QUESTIONS TO ANSWER:
1. In the copula text, who introduced new families of copulas based on periodic functions?
2. Write what comes next in the copula text, picking up right after its final sentence.

PROVIDED TEXT:
━━━━━━━━━━━━━━━━━━━━━━━━━━━━━━

Product copula: Also called the independent copula, this copula has no dependence between variates. Its density function is unity everywhere.

\Psi(x) = -\ln(x); \qquad  H(x,y) = F(x)G(y).

Where the generator function is indexed by a parameter, a whole family of copulas may be Archimedean. For example:

Clayton copula:

\Psi(x) = x^{\theta} -1;\qquad \theta \le 0; \qquad  H(x,y) = (F(x)^\theta+G(y)^\theta-1)^{1/\theta}.

For θ = 0 in the Clayton copula, the random variables are statistically independent. The generator function approach can be extended to create multivariate copulas, by simply including more additive terms.

Gumbel copula:

\Psi(x)= (-\ln(x))^\alpha \,.

Frank copula:

\Psi(x)= \ln\left( \frac{e^{\alpha x} -1}{e^{\alpha} -1}\right) .

Periodic copula

Aurélien Alfonsi and Damiano Brigo (2005)[3] introduced new families of copulas based on periodic functions. They noticed that if ƒ is a 1-periodic non-negative function that integrates to 1 over [0, 1] and F is a double primitive of ƒ, then both

F(u+v)-F(u)-F(v)\text{ and }-F(u-v)+F(u)+F(-v)\,

are copula functions, the second one not necessarily exchangeable. This may be a tool to introduce asymmetric dependence, which is absent in most known copula functions.

Empirical copulas

When analysing data with an unknown underlying distribution, one can transform the empirical data distribution into an "empirical copula" by warping such that the marginal distributions become uniform[1]. Mathematically the empirical copula frequency function is calculated by


C_n\left(\frac{i}{n}, \frac{j}{n}\right) = \frac{\text{Number of pairs } (x,y) \text{ such that } x \leq x_{(i)} \text{ and } y \leq y_{(j)} }{n} \, , 1 \leq i \leq n , 1 \leq j \leq n

where x(i) represents the ith order statistic of x.

━━━━━━━━━━━━━━━━━━━━━━━━━━━━━━

Saved data entries
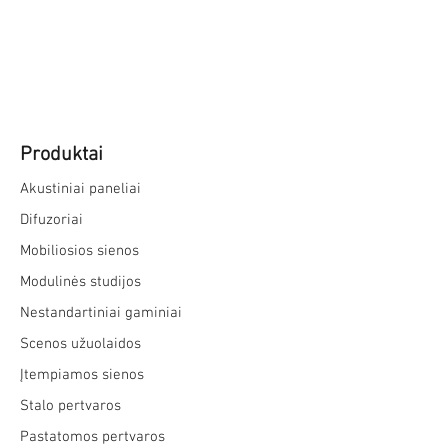
Produktai
Akustiniai paneliai
Difuzoriai
Mobiliosios sienos
Modulinės studijos
Nestandartiniai gaminiai
Scenos užuolaidos
Įtempiamos sienos
Stalo pertvaros
Pastatomos pertvaros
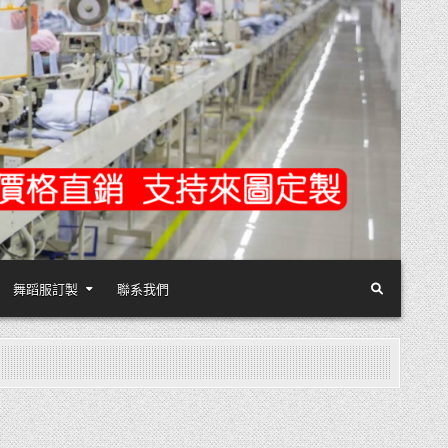
舞蹈服訂製
聯系我們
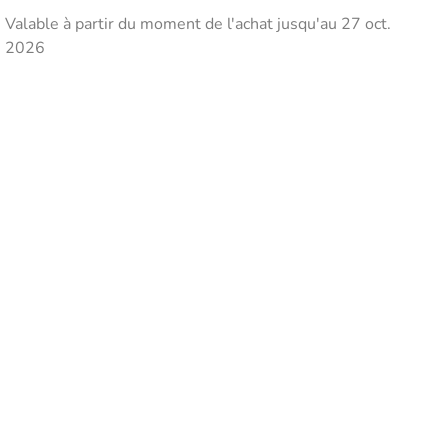
Valable à partir du moment de l'achat jusqu'au 27 oct.
2026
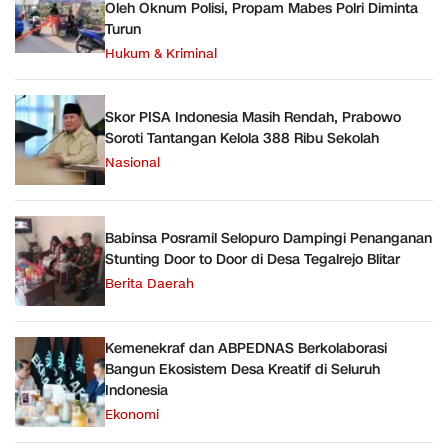
Oleh Oknum Polisi, Propam Mabes Polri Diminta
Turun
Hukum & Kriminal
Skor PISA Indonesia Masih Rendah, Prabowo
Soroti Tantangan Kelola 388 Ribu Sekolah
Nasional
Babinsa Posramil Selopuro Dampingi Penanganan
Stunting Door to Door di Desa Tegalrejo Blitar
Berita Daerah
Kemenekraf dan ABPEDNAS Berkolaborasi
Bangun Ekosistem Desa Kreatif di Seluruh
Indonesia
Ekonomi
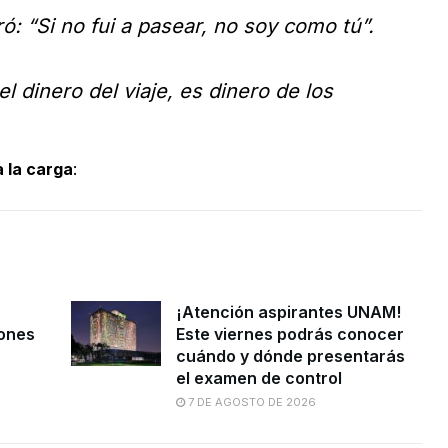
ó: “Si no fui a pasear, no soy como tú”.
el dinero del viaje, es dinero de los
 a la carga
:
¡Atención aspirantes UNAM!
iones
Este viernes podrás conocer
cuándo y dónde presentarás
el examen de control
7 DE AGOSTO DE 2026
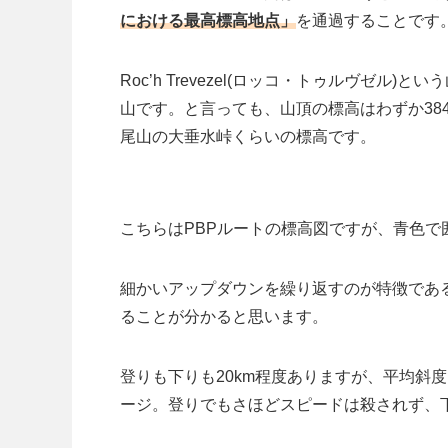
における最高標高地点」
を通過することです
Roc’h Trevezel(ロッコ・トゥルヴゼ
山です。と言っても、山頂の標高はわずか38
尾山の大垂水峠くらいの標高です。
こちらはPBPルートの標高図ですが、青色で囲んだ部
細かいアップダウンを繰り返すのが特徴であ
ることが分かると思います。
登りも下りも20km程度ありますが、平均斜度は1
ージ。登りでもさほどスピードは殺されず、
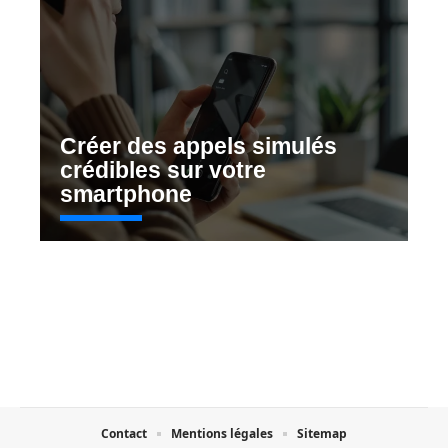
Créer des appels simulés
crédibles sur votre
smartphone
Contact
Mentions légales
Sitemap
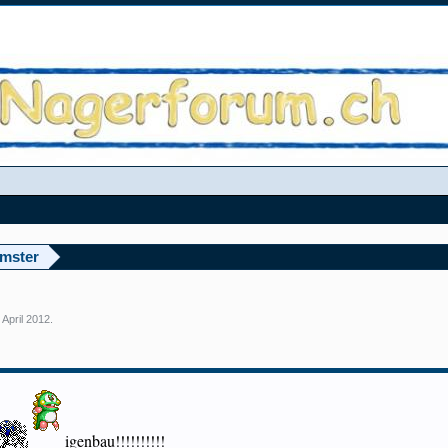
amster
 April 2012
.
igenbau!!!!!!!!!!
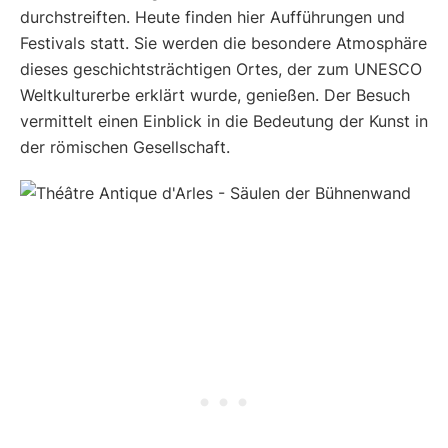
durchstreiften. Heute finden hier Aufführungen und
Festivals statt. Sie werden die besondere Atmosphäre
dieses geschichtsträchtigen Ortes, der zum UNESCO
Weltkulturerbe erklärt wurde, genießen. Der Besuch
vermittelt einen Einblick in die Bedeutung der Kunst in
der römischen Gesellschaft.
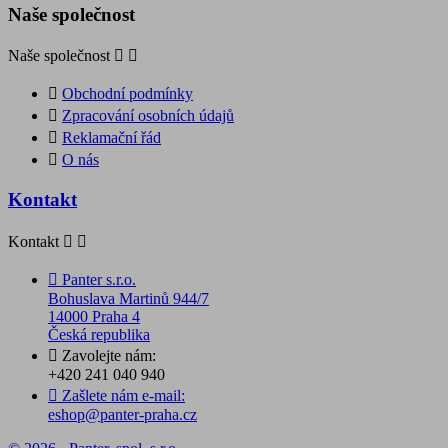
Naše společnost
Naše společnost



Obchodní podmínky

Zpracování osobních údajů

Reklamační řád

O nás
Kontakt
Kontakt



Panter s.r.o.
Bohuslava Martinů 944/7
14000 Praha 4
Česká republika

Zavolejte nám:
+420 241 040 940

Zašlete nám e-mail:
eshop@panter-praha.cz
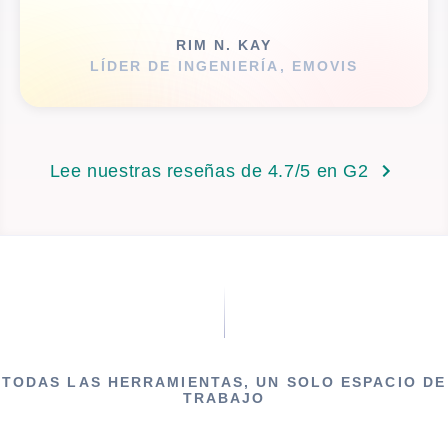
RIM N. KAY
LÍDER DE INGENIERÍA, EMOVIS
Lee nuestras reseñas de 4.7/5 en G2
TODAS LAS HERRAMIENTAS, UN SOLO ESPACIO DE
TRABAJO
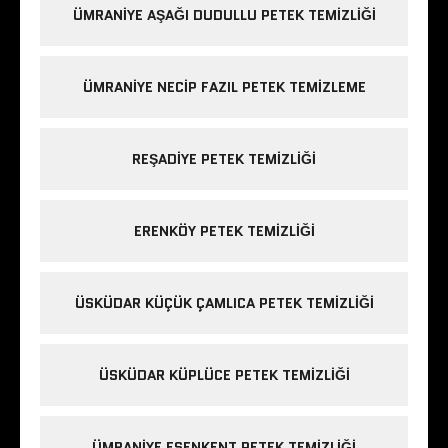
ÜMRANIYE AŞAĞI DUDULLU PETEK TEMIZLIĞI
ÜMRANIYE NECIP FAZIL PETEK TEMIZLEME
REŞADIYE PETEK TEMIZLIĞI
ERENKÖY PETEK TEMIZLIĞI
ÜSKÜDAR KÜÇÜK ÇAMLICA PETEK TEMIZLIĞI
ÜSKÜDAR KÜPLÜCE PETEK TEMIZLIĞI
ÜMRANIYE ESENKENT PETEK TEMIZLIĞI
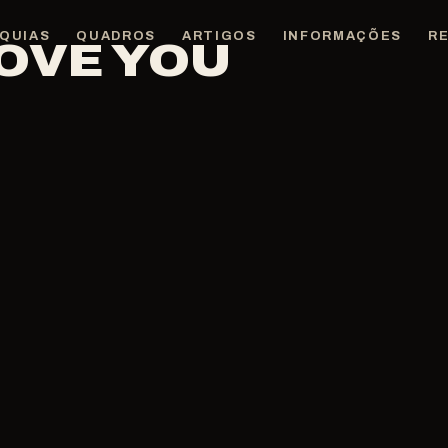
QUIAS
QUADROS
ARTIGOS
INFORMAÇÕES
R
LOVE YOU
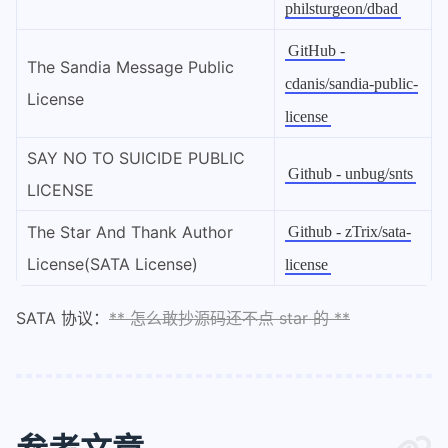
philsturgeon/dbad
GitHub -
The Sandia Message Public
cdanis/sandia-public-
License
license
SAY NO TO SUICIDE PUBLIC
Github - unbug/snts
LICENSE
The Star And Thank Author
Github - zTrix/sata-
License(SATA License)
license
SATA 协议：
** 怎么敢抄源码还不点 star 的 **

━━━━━━━━━━━━━━━━━━━━━━━━━━━━━━

ANSWERS FOR THE TASKS:
1. Aurélien Alfonsi and Damiano Brigo, in 2005.

2.
Less formally, simply replace the data along each dimension with the data ranks divided by n.

Applications

Copulas are used in the pricing of collateralized debt obligations [4] (CDO's). Dependence modelling with copula functions is widely used in applications of financial risk assessment and actuarial analysis. Recently they have been successfully applied to the database formulation for the reliability analysis of Highway bridges and to various multivariate simulation studies in Civil, Mechanical and Offshore engineering.[citation needed]

In terms of their applications to CDO pricing and the role of CDOs in the current credit crisis, copulas have been considered to be insufficient and simplistic tools for capturing the risks in CDO portfolios, and much research has been devoted on going beyond (inherently static) copula functions and towards dynamic loss models, see for example the book Credit Correlation: Life after Copulas[5]. The Gaussian copula model has been used in the market as a tool to obtain the correlation in the names of a portfolio as implied by synthetic Single Tranche CDO prices. The way this correlation has been used assumes that a CDO tranche on a portfolio with 125 names is characterized by a single correlation parameter rather than the 125*124/2=7750 parameters one would normally expect for all possible dependences across pairs. Also, two different parts of a single CDO tranche (base tranches) would be inconsistently valued with two different Gaussian copulas. This can lead sometimes to absurd results[6]. These features, and the lack of tail dependence in the Gaussian copula model may have contributed to the losses involved in the credit crunch, although the mixing of methodological inadequacy and human behaviour makes a precise statement difficult.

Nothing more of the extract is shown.